Key migration considerations:

  1. Replace include chains first. Queries where you set include: 3 or higher benefit most from GraphQL's nested resolution.
  2. Keep the Sync API on REST. There is no GraphQL replacement. If you use sync, that code stays on REST.
  3. Update error handling. GraphQL returns 200 OK even when queries fail. Errors appear in the errors array alongside partial data. Your error handling must check both.
  4. Watch the complexity budget. A query that worked fine with REST's include: 2 might exceed GraphQL's 11,000-point complexity limit if you request too many fields on nested types.

Using Both APIs Together

The optimal approach for many projects is using both APIs:

  • GraphQL for page rendering where you need specific fields from multiple linked entries
  • REST for content synchronization via the Sync API
  • REST for webhook-triggered cache invalidation where you need ETag support
  • GraphQL for search and filtering where response size matters

This is not a compromise. It is leveraging each API's strengths where they matter most.

Common Issues and Troubleshooting

Query complexity exceeded. Your query requests too many fields across too many nested levels. Reduce limit values on collections, request fewer fields, or split into multiple queries. Check the x-contentful-graphql-query-cost header to see exactly how many points your query costs.

Null fields on linked entries. If a linked entry is in draft state, GraphQL returns null for it. This catches people off guard because REST with the include parameter simply omits unpublished entries from the includes array. Add null checks throughout your GraphQL response handling.

Locale handling differences. REST returns all locales by default (unless you specify locale=*), while GraphQL requires you to pass a locale argument. If you are working with multiple locales, be aware that GraphQL requires a separate query per locale or use of the locales collection.
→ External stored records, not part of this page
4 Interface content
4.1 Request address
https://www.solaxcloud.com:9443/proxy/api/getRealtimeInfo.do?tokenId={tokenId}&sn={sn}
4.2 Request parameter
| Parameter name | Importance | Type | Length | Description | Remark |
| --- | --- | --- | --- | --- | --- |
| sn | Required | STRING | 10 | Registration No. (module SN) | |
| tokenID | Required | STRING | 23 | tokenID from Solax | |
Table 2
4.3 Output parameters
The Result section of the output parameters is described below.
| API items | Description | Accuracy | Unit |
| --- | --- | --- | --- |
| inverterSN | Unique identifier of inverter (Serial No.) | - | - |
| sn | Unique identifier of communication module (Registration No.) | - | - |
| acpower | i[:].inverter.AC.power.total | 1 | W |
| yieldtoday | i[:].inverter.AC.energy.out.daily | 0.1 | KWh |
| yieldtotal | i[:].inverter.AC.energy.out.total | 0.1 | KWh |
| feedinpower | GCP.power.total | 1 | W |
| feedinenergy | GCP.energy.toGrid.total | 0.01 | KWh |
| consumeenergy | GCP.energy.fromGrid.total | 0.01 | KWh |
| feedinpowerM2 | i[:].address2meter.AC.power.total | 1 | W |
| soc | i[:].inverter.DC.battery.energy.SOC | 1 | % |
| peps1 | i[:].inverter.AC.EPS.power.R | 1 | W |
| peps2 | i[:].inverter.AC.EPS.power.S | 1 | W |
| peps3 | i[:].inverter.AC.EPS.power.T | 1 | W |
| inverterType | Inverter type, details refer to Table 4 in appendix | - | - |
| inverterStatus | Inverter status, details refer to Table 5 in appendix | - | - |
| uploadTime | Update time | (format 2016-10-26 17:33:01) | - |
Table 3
Rate limiting with POST requests. Because GraphQL uses POST, aggressive clients sometimes retry failed queries more readily than GET requests. Implement exponential backoff and respect the X-Contentful-RateLimit-Reset header. Contentful's rate limit of 55 requests per second applies equally to both APIs.
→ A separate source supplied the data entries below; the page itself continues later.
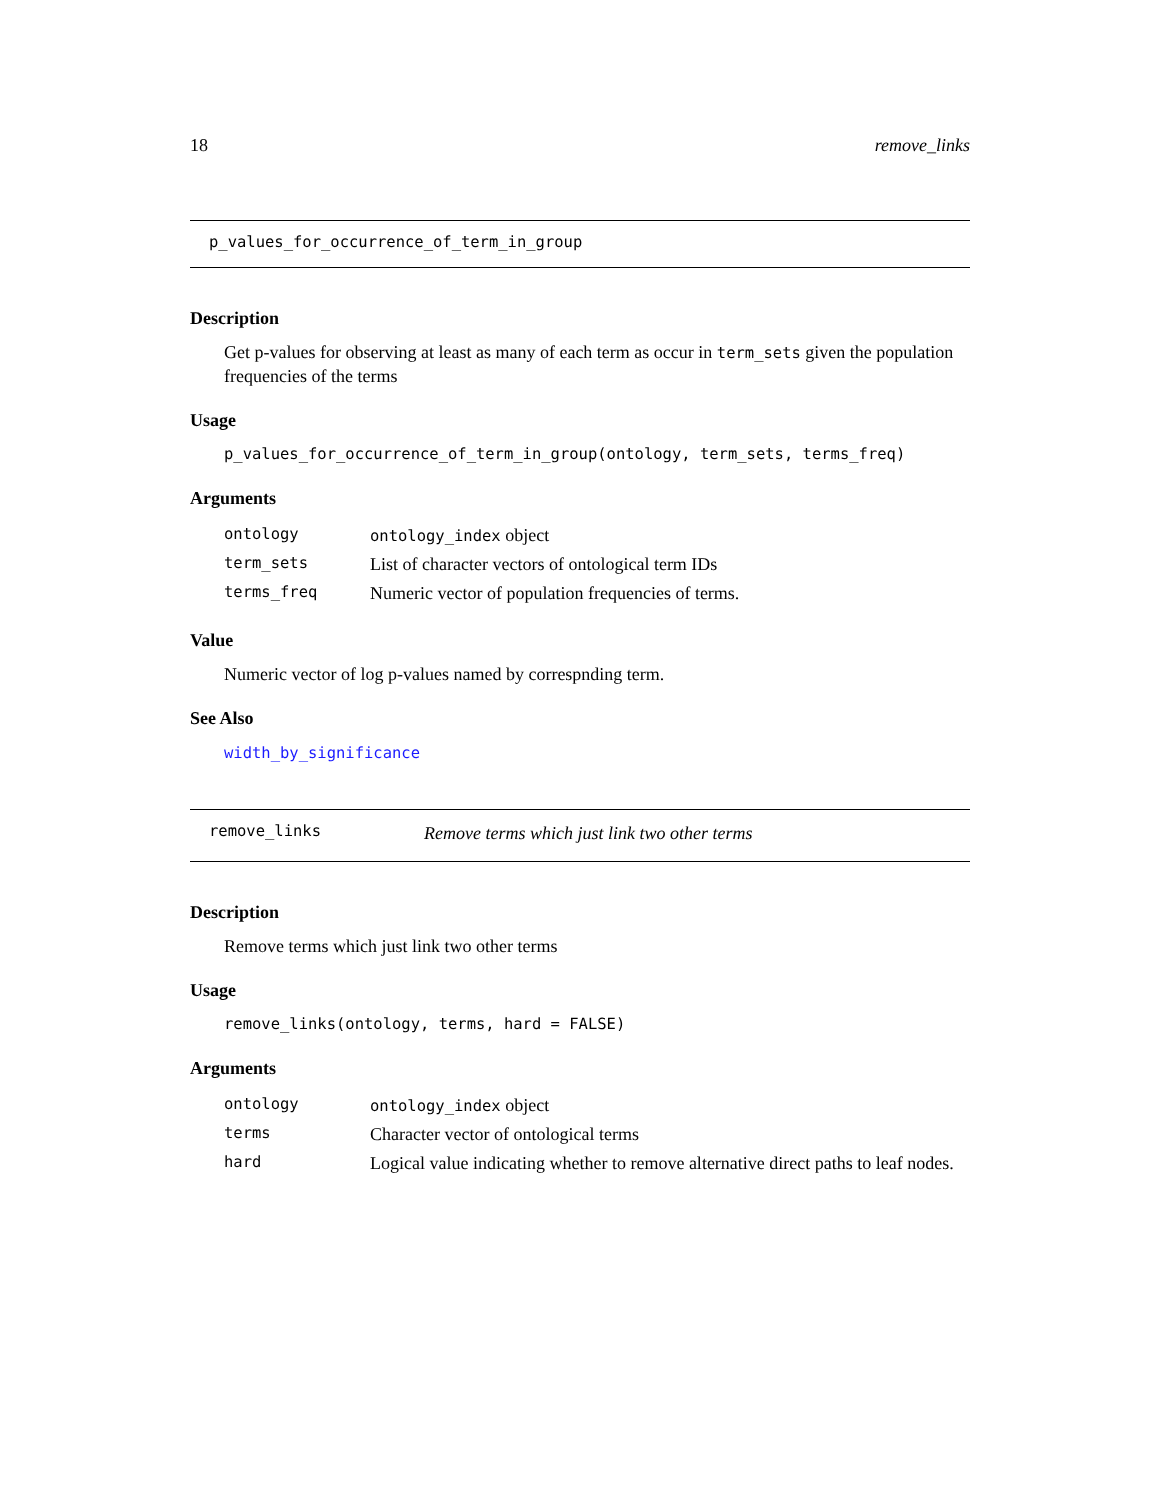18 remove_links
p_values_for_occurrence_of_term_in_group
Description
Get p-values for observing at least as many of each term as occur in term_sets given the population frequencies of the terms
Usage
p_values_for_occurrence_of_term_in_group(ontology, term_sets, terms_freq)
Arguments
| ontology | ontology_index object |
| term_sets | List of character vectors of ontological term IDs |
| terms_freq | Numeric vector of population frequencies of terms. |
Value
Numeric vector of log p-values named by correspnding term.
See Also
width_by_significance
remove_links
Remove terms which just link two other terms
Description
Remove terms which just link two other terms
Usage
remove_links(ontology, terms, hard = FALSE)
Arguments
| ontology | ontology_index object |
| terms | Character vector of ontological terms |
| hard | Logical value indicating whether to remove alternative direct paths to leaf nodes. |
Environment parameter missing. GraphQL requires the environment parameter in the URL for non-master environments: /content/v1/spaces/{spaceId}/environments/{environmentId}. Forgetting this when using feature branches or staging environments returns confusing schema errors.

Best Practices

  1. Use GraphQL for frontend-facing queries. When response size directly affects user experience (page load time, mobile data usage), GraphQL's precise field selection delivers measurable improvements.

  2. Keep REST for background jobs. Sync operations, bulk exports, and scheduled tasks benefit from REST's Sync API and simpler retry semantics with GET requests.
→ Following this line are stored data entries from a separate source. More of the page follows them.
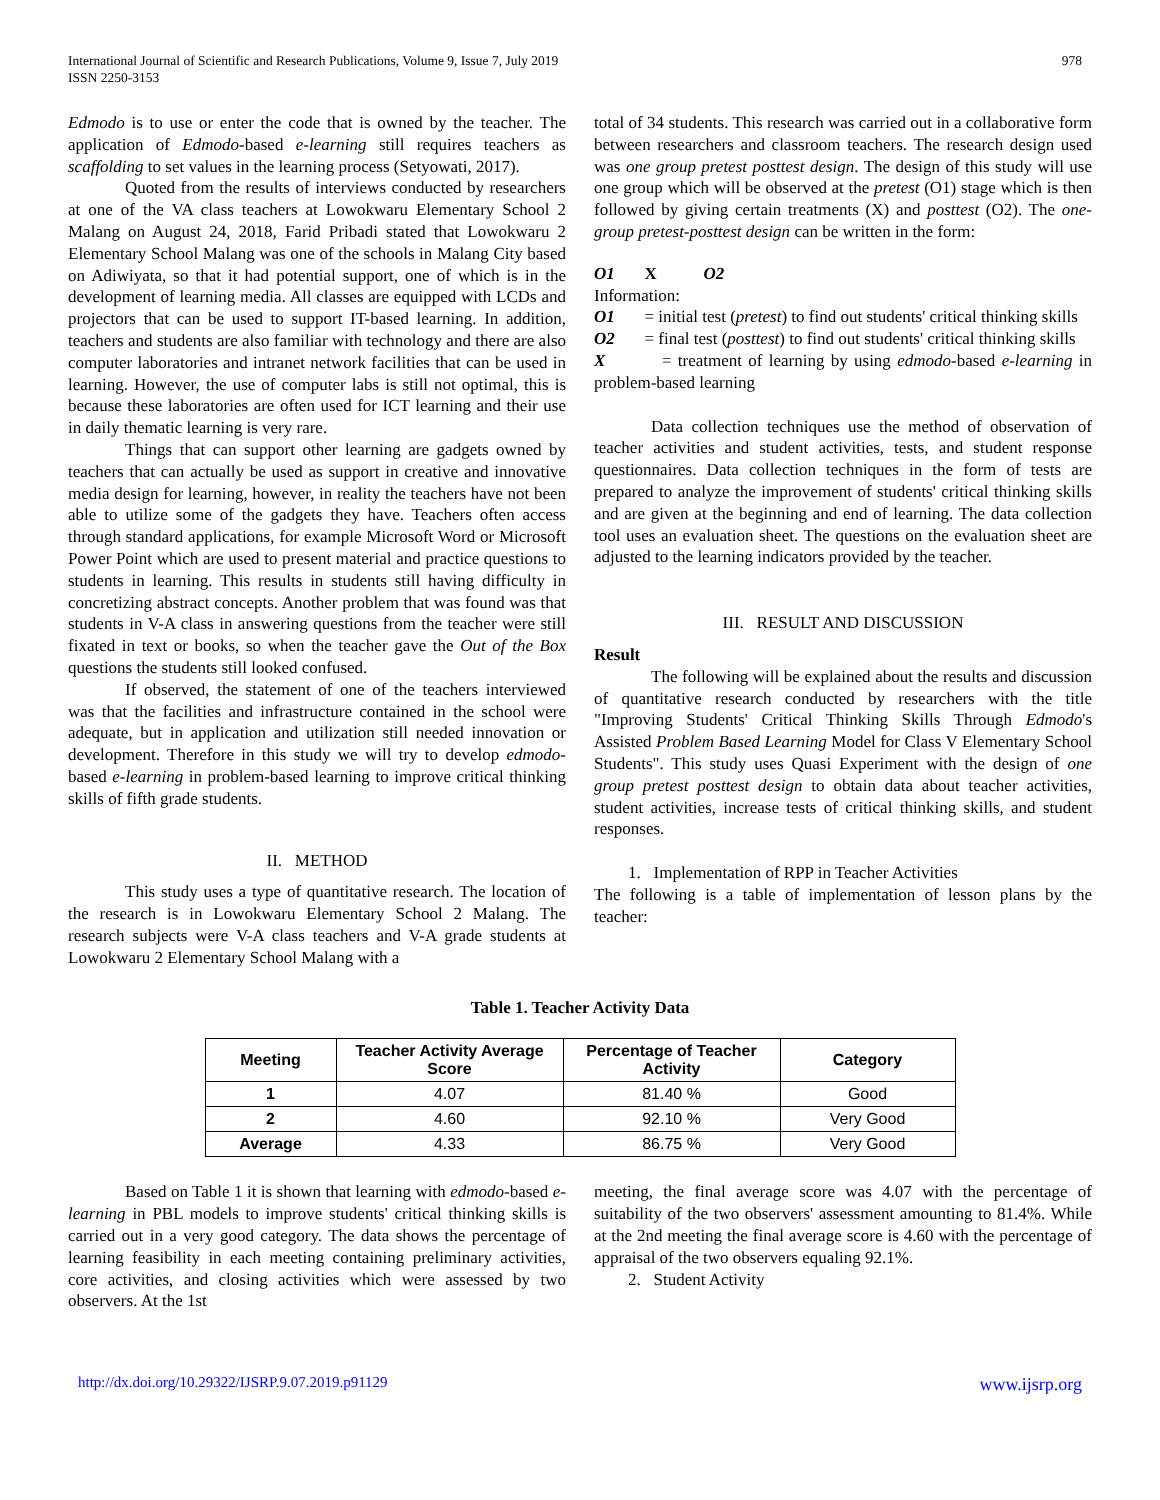International Journal of Scientific and Research Publications, Volume 9, Issue 7, July 2019
ISSN 2250-3153
978
Edmodo is to use or enter the code that is owned by the teacher. The application of Edmodo-based e-learning still requires teachers as scaffolding to set values in the learning process (Setyowati, 2017).
Quoted from the results of interviews conducted by researchers at one of the VA class teachers at Lowokwaru Elementary School 2 Malang on August 24, 2018, Farid Pribadi stated that Lowokwaru 2 Elementary School Malang was one of the schools in Malang City based on Adiwiyata, so that it had potential support, one of which is in the development of learning media. All classes are equipped with LCDs and projectors that can be used to support IT-based learning. In addition, teachers and students are also familiar with technology and there are also computer laboratories and intranet network facilities that can be used in learning. However, the use of computer labs is still not optimal, this is because these laboratories are often used for ICT learning and their use in daily thematic learning is very rare.
Things that can support other learning are gadgets owned by teachers that can actually be used as support in creative and innovative media design for learning, however, in reality the teachers have not been able to utilize some of the gadgets they have. Teachers often access through standard applications, for example Microsoft Word or Microsoft Power Point which are used to present material and practice questions to students in learning. This results in students still having difficulty in concretizing abstract concepts. Another problem that was found was that students in V-A class in answering questions from the teacher were still fixated in text or books, so when the teacher gave the Out of the Box questions the students still looked confused.
If observed, the statement of one of the teachers interviewed was that the facilities and infrastructure contained in the school were adequate, but in application and utilization still needed innovation or development. Therefore in this study we will try to develop edmodo-based e-learning in problem-based learning to improve critical thinking skills of fifth grade students.
II. METHOD
This study uses a type of quantitative research. The location of the research is in Lowokwaru Elementary School 2 Malang. The research subjects were V-A class teachers and V-A grade students at Lowokwaru 2 Elementary School Malang with a
total of 34 students. This research was carried out in a collaborative form between researchers and classroom teachers. The research design used was one group pretest posttest design. The design of this study will use one group which will be observed at the pretest (O1) stage which is then followed by giving certain treatments (X) and posttest (O2). The one-group pretest-posttest design can be written in the form:
O1 X O2
Information:
O1 = initial test (pretest) to find out students' critical thinking skills
O2 = final test (posttest) to find out students' critical thinking skills
X = treatment of learning by using edmodo-based e-learning in problem-based learning
Data collection techniques use the method of observation of teacher activities and student activities, tests, and student response questionnaires. Data collection techniques in the form of tests are prepared to analyze the improvement of students' critical thinking skills and are given at the beginning and end of learning. The data collection tool uses an evaluation sheet. The questions on the evaluation sheet are adjusted to the learning indicators provided by the teacher.
III. RESULT AND DISCUSSION
Result
The following will be explained about the results and discussion of quantitative research conducted by researchers with the title "Improving Students' Critical Thinking Skills Through Edmodo's Assisted Problem Based Learning Model for Class V Elementary School Students". This study uses Quasi Experiment with the design of one group pretest posttest design to obtain data about teacher activities, student activities, increase tests of critical thinking skills, and student responses.
1. Implementation of RPP in Teacher Activities
The following is a table of implementation of lesson plans by the teacher:
Table 1. Teacher Activity Data
| Meeting | Teacher Activity Average Score | Percentage of Teacher Activity | Category |
| --- | --- | --- | --- |
| 1 | 4.07 | 81.40 % | Good |
| 2 | 4.60 | 92.10 % | Very Good |
| Average | 4.33 | 86.75 % | Very Good |
Based on Table 1 it is shown that learning with edmodo-based e-learning in PBL models to improve students' critical thinking skills is carried out in a very good category. The data shows the percentage of learning feasibility in each meeting containing preliminary activities, core activities, and closing activities which were assessed by two observers. At the 1st
meeting, the final average score was 4.07 with the percentage of suitability of the two observers' assessment amounting to 81.4%. While at the 2nd meeting the final average score is 4.60 with the percentage of appraisal of the two observers equaling 92.1%.
2. Student Activity
http://dx.doi.org/10.29322/IJSRP.9.07.2019.p91129 www.ijsrp.org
  3. Set up persisted queries in production. Contentful supports persisted GraphQL queries that use GET requests, enabling CDN caching. This eliminates GraphQL's biggest caching disadvantage.

  4. Monitor query complexity. Log the complexity cost of your GraphQL queries. As your content model grows and editors add more linked entries, previously safe queries can start failing. Build alerting around this.

  5. Cache GraphQL responses at the application layer. Since CDN caching is limited for POST requests, implement application-level caching with TTLs appropriate for your content update frequency. A simple in-memory cache with a 60-second TTL handles most cases.

  6. Use fragments for consistency. Define GraphQL fragments for each content type and reuse them across queries. This ensures consistent field selection and makes schema changes easier to propagate.

  7. Type-check your GraphQL responses. The auto-generated schema is a contract. Use it to generate TypeScript types or validation schemas so your code breaks at build time, not at runtime, when someone changes the content model.

  8. Prefer collection queries over single-entry queries. Even when fetching a single entry, using blogPostCollection(where: { slug: "my-post" }, limit: 1) is more flexible than blogPost(id: "...") because it lets you filter by any field, not just the entry ID.